2. Pulmonale Hypertensie bij ziekten van de linker harthelft
Deze vorm treedt op wanneer de linkerharthelft of hartkleppen niet goed functioneren.
3. Pulmonale Hypertensie bij longlijden en/of hypoxemie (te laag zuurstofgehalte in het bloed)
Dit komt voor bij mensen met een longziekte (COPD, of een interstitiële longziekte zoals longfibrose) of door het obstructief slaap-apneu-syndroom (OSAS). Maar ook PH ten gevolge van alveolaire hypoventilatie (te weinig ademhalen zoals bij een spier- of zenuwaandoening) of leven op grote hoogte (laag zuurstofgehalte) behoort tot deze groep.
4. Pulmonale Hypertensie ten gevolge van chronisch trombotische en/of embolische processen (chronische longembolieën – CTEPH)

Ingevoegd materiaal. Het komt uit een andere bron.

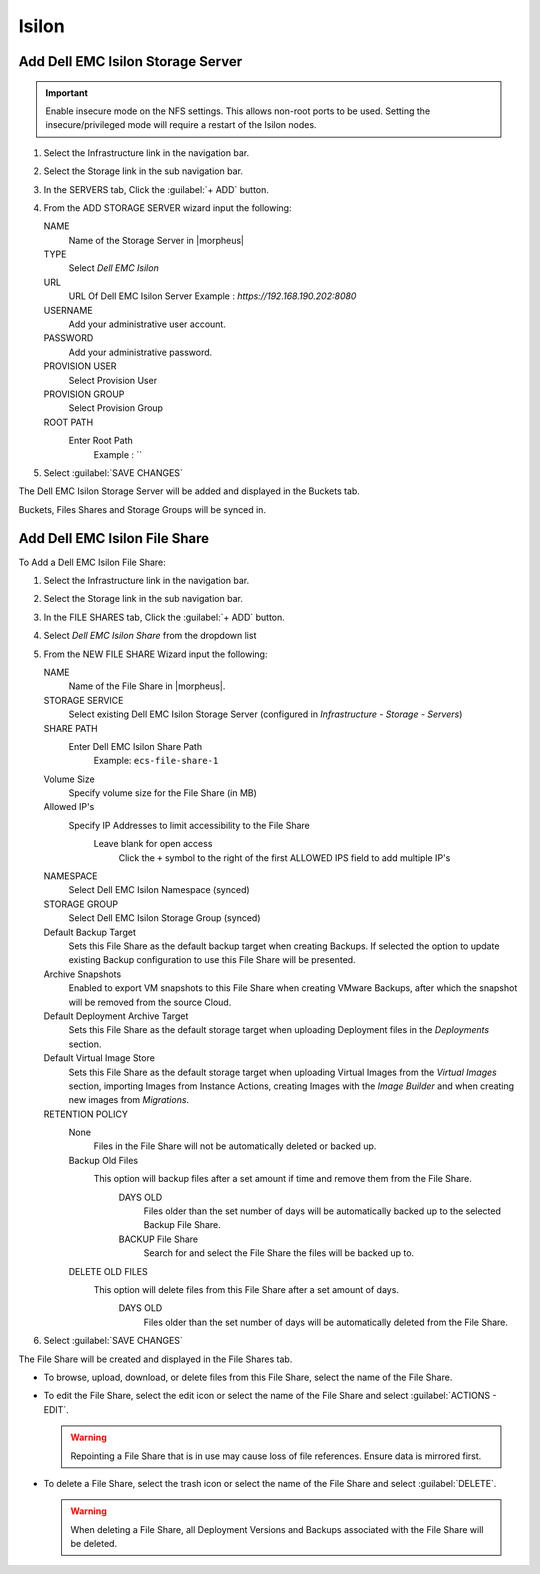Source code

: Isilon
------

Add Dell EMC Isilon Storage Server
^^^^^^^^^^^^^^^^^^^^^^^^^^^^^^^^^^

.. IMPORTANT:: Enable insecure mode on the NFS settings.  This allows non-root ports to be used.  Setting the insecure/privileged mode will require a restart of the Isilon nodes.

#. Select the Infrastructure link in the navigation bar.
#. Select the Storage link in the sub navigation bar.
#. In the SERVERS tab, Click the :guilabel:`+ ADD` button.
#. From the ADD STORAGE SERVER wizard input the following:

   NAME
      Name of the Storage Server in |morpheus|
   TYPE
      Select `Dell EMC Isilon`
   URL
     URL Of Dell EMC Isilon Server
     Example : `https://192.168.190.202:8080`
   USERNAME
    Add your administrative user account.
   PASSWORD
    Add your administrative password.
   PROVISION USER
    Select Provision User
   PROVISION GROUP
    Select Provision Group
   ROOT PATH
    Enter Root Path
      Example : `\`

#. Select :guilabel:`SAVE CHANGES`

The Dell EMC Isilon Storage Server will be added and displayed in the Buckets tab.

Buckets, Files Shares and Storage Groups will be synced in.

Add Dell EMC Isilon File Share
^^^^^^^^^^^^^^^^^^^^^^^^^^^^^^

To Add a Dell EMC Isilon File Share:

#. Select the Infrastructure link in the navigation bar.
#. Select the Storage link in the sub navigation bar.
#. In the FILE SHARES tab, Click the :guilabel:`+ ADD` button.
#. Select `Dell EMC Isilon Share` from the dropdown list
#. From the NEW FILE SHARE Wizard input the following:

   NAME
     Name of the File Share in |morpheus|.
   STORAGE SERVICE
     Select existing Dell EMC Isilon Storage Server (configured in `Infrastructure - Storage - Servers`)
   SHARE PATH
     Enter Dell EMC Isilon Share Path
      Example: ``ecs-file-share-1``
   Volume Size
    Specify volume size for the File Share (in MB)
   Allowed IP's
    Specify IP Addresses to limit accessibility to the File Share
      Leave blank for open access
        Click the ``+`` symbol to the right of the first ALLOWED IPS field to add multiple IP's
   NAMESPACE
     Select Dell EMC Isilon Namespace (synced)
   STORAGE GROUP
    Select Dell EMC Isilon Storage Group (synced)
   Default Backup Target
    Sets this File Share as the default backup target when creating Backups. If selected the option to update existing Backup configuration to use this File Share will be presented.
   Archive Snapshots
    Enabled to export VM snapshots to this File Share when creating VMware Backups, after which the snapshot will be removed from the source Cloud.
   Default Deployment Archive Target
    Sets this File Share as the default storage target when uploading Deployment files in the `Deployments` section.
   Default Virtual Image Store
    Sets this File Share as the default storage target when uploading Virtual Images from the `Virtual Images` section, importing Images from Instance Actions, creating Images with the `Image Builder` and when creating new images from `Migrations`.

   RETENTION POLICY
    None
      Files in the File Share will not be automatically deleted or backed up.
    Backup Old Files
      This option will backup files after a set amount if time and remove them from the File Share.
        DAYS OLD
          Files older than the set number of days will be automatically backed up to the selected Backup File Share.
        BACKUP File Share
          Search for and select the File Share the files will be backed up to.
    DELETE OLD FILES
      This option will delete files from this File Share after a set amount of days.
        DAYS OLD
          Files older than the set number of days will be automatically deleted from the File Share.

#. Select :guilabel:`SAVE CHANGES`

The File Share will be created and displayed in the File Shares tab.

- To browse, upload, download, or delete files from this File Share, select the name of the File Share.

- To edit the File Share, select the edit icon or select the name of the File Share and select :guilabel:`ACTIONS - EDIT`.

  .. WARNING:: Repointing a File Share that is in use may cause loss of file references. Ensure data is mirrored first.

- To delete a File Share, select the trash icon or select the name of the File Share and select :guilabel:`DELETE`.

  .. WARNING:: When deleting a File Share, all Deployment Versions and Backups associated with the File Share will be deleted.
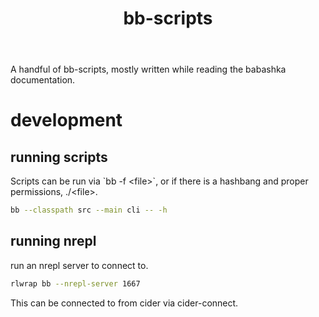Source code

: #+TITLE: bb-scripts

A handful of bb-scripts, mostly written while reading the babashka documentation.


* development
** running scripts
Scripts can be run via `bb -f <file>`, or if there is a hashbang and proper permissions, ./<file>.

#+BEGIN_SRC zsh
bb --classpath src --main cli -- -h
#+END_SRC

** running nrepl
run an nrepl server to connect to.

#+BEGIN_SRC zsh
rlwrap bb --nrepl-server 1667
#+END_SRC

This can be connected to from cider via cider-connect.
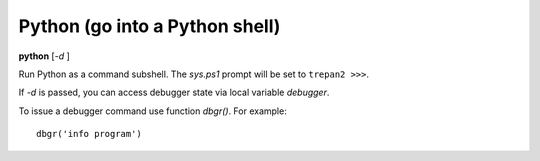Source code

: .. index:: python
.. _python:

Python (go into a Python shell)
-------------------------------

**python** [*-d* ]

Run Python as a command subshell. The *sys.ps1* prompt will be set to
``trepan2 >>>``.

If *-d* is passed, you can access debugger state via local variable
*debugger*.

To issue a debugger command use function *dbgr()*. For example:

::

      dbgr('info program')

.. seealso::

   :ref:`ipython <ipython>`, and :ref:`bpython <bpython>`.
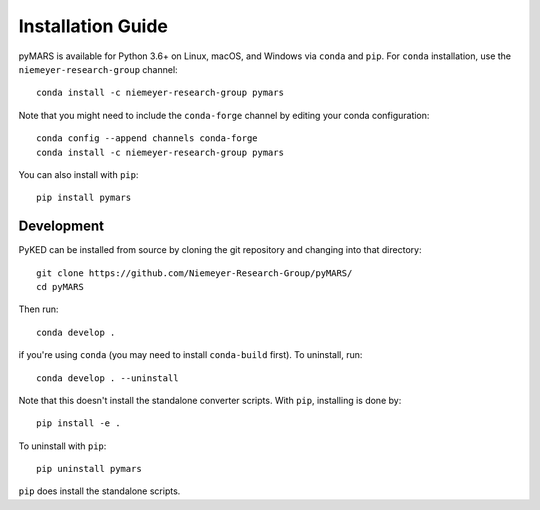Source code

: .. Installation documentation

==================
Installation Guide
==================

pyMARS is available for Python 3.6+ on Linux, macOS, and Windows via
``conda`` and ``pip``. For ``conda`` installation, use the
``niemeyer-research-group`` channel::

    conda install -c niemeyer-research-group pymars

Note that you might need to include the ``conda-forge`` channel
by editing your conda configuration::

    conda config --append channels conda-forge
    conda install -c niemeyer-research-group pymars

You can also install with ``pip``::

    pip install pymars

Development
-----------

PyKED can be installed from source by cloning the git repository
and changing into that directory::

    git clone https://github.com/Niemeyer-Research-Group/pyMARS/
    cd pyMARS

Then run::

    conda develop .

if you're using ``conda`` (you may need to install ``conda-build`` first).
To uninstall, run::

    conda develop . --uninstall

Note that this doesn't install the standalone converter scripts. With
``pip``, installing is done by::

    pip install -e .

To uninstall with ``pip``::

    pip uninstall pymars

``pip`` does install the standalone scripts.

5. Pulmonale hypertensie ten gevolge van andere ziektebeelden en aandoeningen
Hieronder vallen hematologische aandoeningen, systemische ziekten (sarcoïdose, pulmonale Langerhanscel histiocytosis), metabole ziekten (stapelingsziekten, ziekte van Gaucher) en overige aandoeningen (schildklieraandoening, tumoren, chronisch nierfalen met dialyse) Het is voor de behandeling van PH van groot belang om vast te stellen in welke groep de PH valt. Niet alle vormen van PH kunnen behandeld worden met de specifieke PH medicijnen (zie verder). Zo zijn deze medicijnen bijvoorbeeld niet geschikt voor PH ten gevolge van een aandoening van de linker hartkamer (groep 2). Wilt u meer weten over de vorm van PH die u (misschien) heeft dan kunt u dat het beste aan uw behandelend arts of PH verpleegkundige vragen. Ook voor aanvullende informatie over bijvoorbeeld de familiaire vorm van PH kunt u bij uw arts of verpleegkundige terecht.